Hell. She was going to sleep with the man, and not in the snoring sense of the word. She was going to let him fuck her, and she was going to enjoy it. Every soul-damned moment of it.
“Now.” He took her hands and lifted her from the bed, sat her at the small table and chairs near the window, then sat across from her. “I’m famished. Let’s eat.” And eat he did.
She did, too, but without any attention to the meal’s taste.
She wanted to study the duke. His clothes were just as threadbare as her own, but they had been fine at one point, and travel had wrinkled them almost to death.
He tugged at his cravat between large bites of stew until he had it off and tossed carelessly on the floor.
His corded throat worked with every swallow, and she felt a dribble of broth on her chin.

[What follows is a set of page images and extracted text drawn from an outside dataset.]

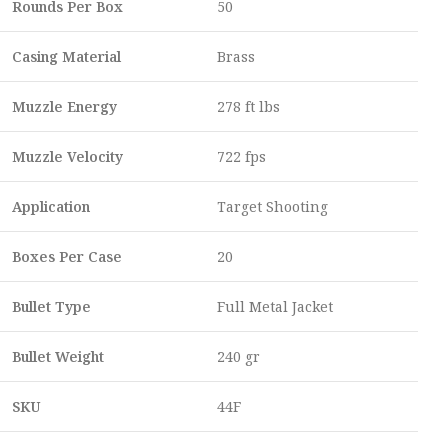
Rounds Per Box
50
Casing Material
Brass
Muzzle Energy
278 ft lbs
Muzzle Velocity
722 fps
Application
Target Shooting
Boxes Per Case
20
Bullet Type
Full Metal Jacket
Bullet Weight
240 gr
SKU
44F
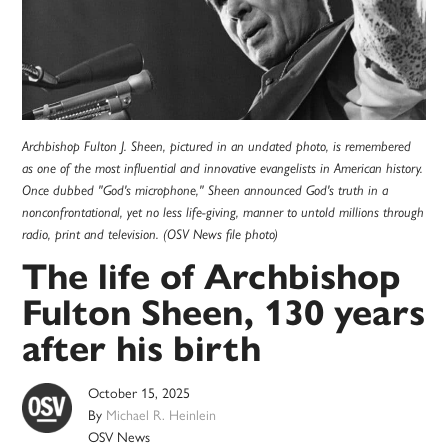
Archbishop Fulton J. Sheen, pictured in an undated photo, is remembered
as one of the most influential and innovative evangelists in American history.
Once dubbed "God's microphone," Sheen announced God's truth in a
nonconfrontational, yet no less life-giving, manner to untold millions through
radio, print and television. (OSV News file photo)
The life of Archbishop
Fulton Sheen, 130 years
after his birth
October 15, 2025
By
Michael R. Heinlein
OSV News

Humiliating. She cleaned it up with a serviette and tried to focus on her food.
But the little, deep hums of appreciation that rumbled from his throat were more than a distraction. They were a seduction.
She was a weak woman, and right now, she didn’t truly care if he was morally reprehensible, that she was only here to sabotage him, that he was a duke and she an alchemist’s daughter. Worse, a penniless grave digger.
No. She did care. She did! He was a haughty, grave-robbing thief, and she would not give into desire.
Yes. Mind made up. She dug into her stew and found a practical strand of conversation to tug. “The glamour work you do… for others?”
“Hm?” He downed a large swallow of wine.
She sipped at hers. “How often do you do it?”
“Not very. I can’t get much for it. Only other titled transcendents have that kind of money. Or alchemists, but they don’t want anything to do with illusions.”
Was that correct, though? Or an assumption? Percy had always envied titled men their power to distort reality.